Washington state now covers store-and-forward remote monitoring, while Oklahoma has stopped reimbursing for such services--both clear examples of states' diverging policy directions when it comes to telemedicine, according to a recent report.
Looking primarily at Medicaid fee-for-service policies, the Center for Connected Health Policy (CCHP) found that "no two states are alike in how telehealth is defined and regulated."
While it says that's to be expected, since each state is in charge of Medicaid policy parameters, it can create confusion for patients.

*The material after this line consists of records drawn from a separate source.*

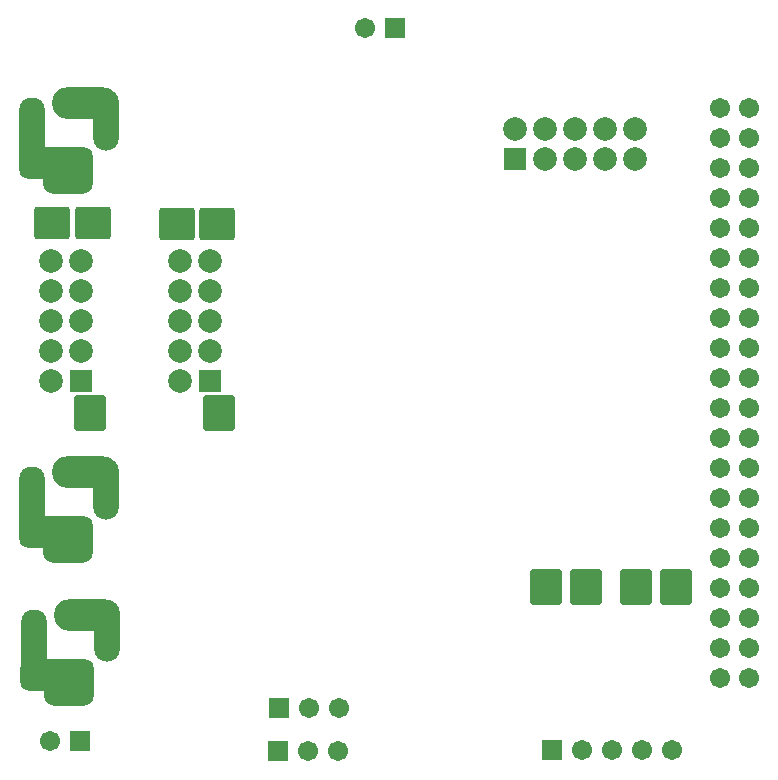
<source format=gbs>
%FSAX25Y25*%
%MOIN*%
G70*
G01*
G75*
G04 Layer_Color=16711935*
%ADD10R,0.02756X0.03543*%
%ADD11R,0.08661X0.07874*%
%ADD12R,0.03543X0.02756*%
%ADD13R,0.08071X0.07480*%
%ADD14R,0.07284X0.04921*%
%ADD15R,0.11417X0.06102*%
G04:AMPARAMS|DCode=16|XSize=50mil|YSize=100mil|CornerRadius=6.25mil|HoleSize=0mil|Usage=FLASHONLY|Rotation=0.000|XOffset=0mil|YOffset=0mil|HoleType=Round|Shape=RoundedRectangle|*
%AMROUNDEDRECTD16*
21,1,0.05000,0.08750,0,0,0.0*
21,1,0.03750,0.10000,0,0,0.0*
1,1,0.01250,0.01875,-0.04375*
1,1,0.01250,-0.01875,-0.04375*
1,1,0.01250,-0.01875,0.04375*
1,1,0.01250,0.01875,0.04375*
%
%ADD16ROUNDEDRECTD16*%
%ADD17R,0.05118X0.04331*%
%ADD18R,0.04331X0.05118*%
%ADD19R,0.03937X0.09449*%
%ADD20R,0.12992X0.09449*%
%ADD21R,0.08268X0.12598*%
%ADD22R,0.08268X0.03543*%
%ADD23O,0.02756X0.10827*%
%ADD24R,0.05906X0.11811*%
%ADD25C,0.04000*%
%ADD26C,0.02000*%
%ADD27C,0.10000*%
%ADD28C,0.01500*%
%ADD29C,0.03500*%
%ADD30C,0.07087*%
%ADD31R,0.06394X0.06394*%
%ADD32C,0.05906*%
%ADD33R,0.05906X0.05906*%
%ADD34R,0.06394X0.06394*%
%ADD35O,0.07874X0.25590*%
G04:AMPARAMS|DCode=36|XSize=157.48mil|YSize=118.11mil|CornerRadius=29.53mil|HoleSize=0mil|Usage=FLASHONLY|Rotation=180.000|XOffset=0mil|YOffset=0mil|HoleType=Round|Shape=RoundedRectangle|*
%AMROUNDEDRECTD36*
21,1,0.15748,0.05906,0,0,180.0*
21,1,0.09843,0.11811,0,0,180.0*
1,1,0.05906,-0.04921,0.02953*
1,1,0.05906,0.04921,0.02953*
1,1,0.05906,0.04921,-0.02953*
1,1,0.05906,-0.04921,-0.02953*
%
%ADD36ROUNDEDRECTD36*%
%ADD37O,0.07874X0.19685*%
%ADD38O,0.21260X0.09843*%
G04:AMPARAMS|DCode=39|XSize=236.22mil|YSize=98.43mil|CornerRadius=24.61mil|HoleSize=0mil|Usage=FLASHONLY|Rotation=180.000|XOffset=0mil|YOffset=0mil|HoleType=Round|Shape=RoundedRectangle|*
%AMROUNDEDRECTD39*
21,1,0.23622,0.04921,0,0,180.0*
21,1,0.18701,0.09843,0,0,180.0*
1,1,0.04921,-0.09350,0.02461*
1,1,0.04921,0.09350,0.02461*
1,1,0.04921,0.09350,-0.02461*
1,1,0.04921,-0.09350,-0.02461*
%
%ADD39ROUNDEDRECTD39*%
%ADD40C,0.16000*%
%ADD41C,0.24410*%
%ADD42C,0.04000*%
%ADD43C,0.05000*%
%ADD44C,0.03200*%
G04:AMPARAMS|DCode=45|XSize=50mil|YSize=100mil|CornerRadius=6.25mil|HoleSize=0mil|Usage=FLASHONLY|Rotation=90.000|XOffset=0mil|YOffset=0mil|HoleType=Round|Shape=RoundedRectangle|*
%AMROUNDEDRECTD45*
21,1,0.05000,0.08750,0,0,90.0*
21,1,0.03750,0.10000,0,0,90.0*
1,1,0.01250,0.04375,0.01875*
1,1,0.01250,0.04375,-0.01875*
1,1,0.01250,-0.04375,-0.01875*
1,1,0.01250,-0.04375,0.01875*
%
%ADD45ROUNDEDRECTD45*%
%ADD46C,0.00787*%
%ADD47C,0.00984*%
%ADD48C,0.01000*%
%ADD49C,0.00500*%
%ADD50C,0.01200*%
%ADD51C,0.00800*%
%ADD52R,0.07284X0.02165*%
G04:AMPARAMS|DCode=53|XSize=118mil|YSize=108mil|CornerRadius=13.5mil|HoleSize=0mil|Usage=FLASHONLY|Rotation=0.000|XOffset=0mil|YOffset=0mil|HoleType=Round|Shape=RoundedRectangle|*
%AMROUNDEDRECTD53*
21,1,0.11800,0.08100,0,0,0.0*
21,1,0.09100,0.10800,0,0,0.0*
1,1,0.02700,0.04550,-0.04050*
1,1,0.02700,-0.04550,-0.04050*
1,1,0.02700,-0.04550,0.04050*
1,1,0.02700,0.04550,0.04050*
%
%ADD53ROUNDEDRECTD53*%
%ADD54R,0.03556X0.04343*%
%ADD55R,0.09461X0.08674*%
%ADD56R,0.04343X0.03556*%
%ADD57R,0.08871X0.08280*%
%ADD58R,0.08083X0.05721*%
%ADD59R,0.12217X0.06902*%
G04:AMPARAMS|DCode=60|XSize=58mil|YSize=108mil|CornerRadius=10.25mil|HoleSize=0mil|Usage=FLASHONLY|Rotation=0.000|XOffset=0mil|YOffset=0mil|HoleType=Round|Shape=RoundedRectangle|*
%AMROUNDEDRECTD60*
21,1,0.05800,0.08750,0,0,0.0*
21,1,0.03750,0.10800,0,0,0.0*
1,1,0.02050,0.01875,-0.04375*
1,1,0.02050,-0.01875,-0.04375*
1,1,0.02050,-0.01875,0.04375*
1,1,0.02050,0.01875,0.04375*
%
%ADD60ROUNDEDRECTD60*%
%ADD61R,0.05918X0.05131*%
%ADD62R,0.05131X0.05918*%
%ADD63R,0.04737X0.10249*%
%ADD64R,0.13792X0.10249*%
%ADD65R,0.09068X0.13398*%
%ADD66R,0.09068X0.04343*%
%ADD67O,0.03556X0.11627*%
%ADD68R,0.06706X0.12611*%
%ADD69C,0.07887*%
%ADD70R,0.07194X0.07194*%
%ADD71C,0.06706*%
%ADD72R,0.06706X0.06706*%
%ADD73R,0.07194X0.07194*%
%ADD74O,0.08674X0.26391*%
G04:AMPARAMS|DCode=75|XSize=165.48mil|YSize=126.11mil|CornerRadius=33.53mil|HoleSize=0mil|Usage=FLASHONLY|Rotation=180.000|XOffset=0mil|YOffset=0mil|HoleType=Round|Shape=RoundedRectangle|*
%AMROUNDEDRECTD75*
21,1,0.16548,0.05906,0,0,180.0*
21,1,0.09843,0.12611,0,0,180.0*
1,1,0.06706,-0.04921,0.02953*
1,1,0.06706,0.04921,0.02953*
1,1,0.06706,0.04921,-0.02953*
1,1,0.06706,-0.04921,-0.02953*
%
%ADD75ROUNDEDRECTD75*%
%ADD76O,0.08674X0.20485*%
%ADD77O,0.22060X0.10642*%
G04:AMPARAMS|DCode=78|XSize=244.22mil|YSize=106.42mil|CornerRadius=28.61mil|HoleSize=0mil|Usage=FLASHONLY|Rotation=180.000|XOffset=0mil|YOffset=0mil|HoleType=Round|Shape=RoundedRectangle|*
%AMROUNDEDRECTD78*
21,1,0.24422,0.04921,0,0,180.0*
21,1,0.18701,0.10642,0,0,180.0*
1,1,0.05721,-0.09350,0.02461*
1,1,0.05721,0.09350,0.02461*
1,1,0.05721,0.09350,-0.02461*
1,1,0.05721,-0.09350,-0.02461*
%
%ADD78ROUNDEDRECTD78*%
G04:AMPARAMS|DCode=79|XSize=118mil|YSize=108mil|CornerRadius=13.5mil|HoleSize=0mil|Usage=FLASHONLY|Rotation=90.000|XOffset=0mil|YOffset=0mil|HoleType=Round|Shape=RoundedRectangle|*
%AMROUNDEDRECTD79*
21,1,0.11800,0.08100,0,0,90.0*
21,1,0.09100,0.10800,0,0,90.0*
1,1,0.02700,0.04050,0.04550*
1,1,0.02700,0.04050,-0.04550*
1,1,0.02700,-0.04050,-0.04550*
1,1,0.02700,-0.04050,0.04550*
%
%ADD79ROUNDEDRECTD79*%
G04:AMPARAMS|DCode=80|XSize=58mil|YSize=108mil|CornerRadius=10.25mil|HoleSize=0mil|Usage=FLASHONLY|Rotation=90.000|XOffset=0mil|YOffset=0mil|HoleType=Round|Shape=RoundedRectangle|*
%AMROUNDEDRECTD80*
21,1,0.05800,0.08750,0,0,90.0*
21,1,0.03750,0.10800,0,0,90.0*
1,1,0.02050,0.04375,0.01875*
1,1,0.02050,0.04375,-0.01875*
1,1,0.02050,-0.04375,-0.01875*
1,1,0.02050,-0.04375,0.01875*
%
%ADD80ROUNDEDRECTD80*%
D53*
X0113862Y0415673D02*
D03*
X0100362D02*
D03*
X0155362Y0415173D02*
D03*
X0141862D02*
D03*
D60*
X0110862Y0415673D02*
D03*
X0116862D02*
D03*
X0097362D02*
D03*
X0103362D02*
D03*
X0152362Y0415173D02*
D03*
X0158362D02*
D03*
X0138862D02*
D03*
X0144862D02*
D03*
D69*
X0100000Y0363000D02*
D03*
Y0373000D02*
D03*
Y0383000D02*
D03*
Y0393000D02*
D03*
Y0403000D02*
D03*
X0110000D02*
D03*
Y0393000D02*
D03*
Y0383000D02*
D03*
Y0373000D02*
D03*
X0143000Y0363000D02*
D03*
Y0373000D02*
D03*
Y0383000D02*
D03*
Y0393000D02*
D03*
Y0403000D02*
D03*
X0153000D02*
D03*
Y0393000D02*
D03*
Y0383000D02*
D03*
Y0373000D02*
D03*
X0254500Y0447000D02*
D03*
X0264500D02*
D03*
X0274500D02*
D03*
X0284500D02*
D03*
X0294500D02*
D03*
Y0437000D02*
D03*
X0284500D02*
D03*
X0274500D02*
D03*
X0264500D02*
D03*
D70*
X0110000Y0363000D02*
D03*
X0153000D02*
D03*
D71*
X0204500Y0480500D02*
D03*
X0099500Y0243000D02*
D03*
X0323039Y0454000D02*
D03*
Y0444000D02*
D03*
Y0434000D02*
D03*
Y0424000D02*
D03*
Y0414000D02*
D03*
Y0404000D02*
D03*
Y0394000D02*
D03*
Y0384000D02*
D03*
Y0374000D02*
D03*
Y0364000D02*
D03*
Y0354000D02*
D03*
Y0344000D02*
D03*
Y0334000D02*
D03*
Y0324000D02*
D03*
Y0314000D02*
D03*
Y0304000D02*
D03*
Y0294000D02*
D03*
Y0284000D02*
D03*
Y0274000D02*
D03*
Y0264000D02*
D03*
X0332685Y0264000D02*
D03*
Y0274000D02*
D03*
Y0284000D02*
D03*
Y0294000D02*
D03*
Y0304000D02*
D03*
Y0314000D02*
D03*
Y0324000D02*
D03*
Y0334000D02*
D03*
Y0344000D02*
D03*
Y0354000D02*
D03*
Y0364000D02*
D03*
Y0374000D02*
D03*
Y0384000D02*
D03*
Y0394000D02*
D03*
Y0404000D02*
D03*
Y0414000D02*
D03*
Y0424000D02*
D03*
Y0434000D02*
D03*
Y0444000D02*
D03*
Y0454000D02*
D03*
X0196000Y0254000D02*
D03*
X0186000D02*
D03*
X0195500Y0239500D02*
D03*
X0185500D02*
D03*
X0277000Y0240000D02*
D03*
X0287000D02*
D03*
X0297000D02*
D03*
X0307000D02*
D03*
D72*
X0214500Y0480500D02*
D03*
X0109500Y0243000D02*
D03*
X0176000Y0254000D02*
D03*
X0175500Y0239500D02*
D03*
X0267000Y0240000D02*
D03*
D73*
X0254500Y0437000D02*
D03*
D74*
X0093689Y0444161D02*
D03*
X0094189Y0273661D02*
D03*
X0093689Y0321161D02*
D03*
D75*
X0105500Y0431563D02*
D03*
X0106000Y0261063D02*
D03*
X0105500Y0308563D02*
D03*
D76*
X0118098Y0450067D02*
D03*
X0118598Y0279567D02*
D03*
X0118098Y0327067D02*
D03*
D77*
X0111406Y0455500D02*
D03*
X0111906Y0285000D02*
D03*
X0111406Y0332500D02*
D03*
D78*
X0101563Y0435500D02*
D03*
X0102063Y0265000D02*
D03*
X0101563Y0312500D02*
D03*
D79*
X0112862Y0352173D02*
D03*
X0155862D02*
D03*
X0278196Y0294173D02*
D03*
X0264862D02*
D03*
X0308362D02*
D03*
X0295029D02*
D03*
D80*
X0112862Y0349173D02*
D03*
Y0355173D02*
D03*
X0155862Y0349173D02*
D03*
Y0355173D02*
D03*
X0278196Y0297173D02*
D03*
Y0291173D02*
D03*
X0264862D02*
D03*
Y0297173D02*
D03*
X0308362D02*
D03*
Y0291173D02*
D03*
X0295029D02*
D03*
Y0297173D02*
D03*
M02*

</source>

Some of the most significant findings from the report include:
- Three states do not have any type of reimbursement for telemedicine in public programs: Massachusetts, Rhode Island and Utah
- Live video is reimbursed most often, with every state (aside the three noted above) offering coverage for the service. However, live video is reimbursed in myriad ways throughout the country. For example, Connecticut only reimburses for case management behavioral health services for patients under 18; California reimburses for many medical specialties
- In many states, store and forward is not part of the Medicaid programs because many say the services should be in real-time. There are nine states that do reimburse for such services, including Virginia, California and Mississippi
- Sixteen state Medicaid programs cover remote patient monitoring, a number that has not changed since CCHP released a report in July
- Nine state medical boards issue special licenses or certificates related to telehealth
The American Telemedicine Association also noted in its own reports that there has been a "mix of strides and stagnation" when it comes to reimbursement for and access to telemedicine services.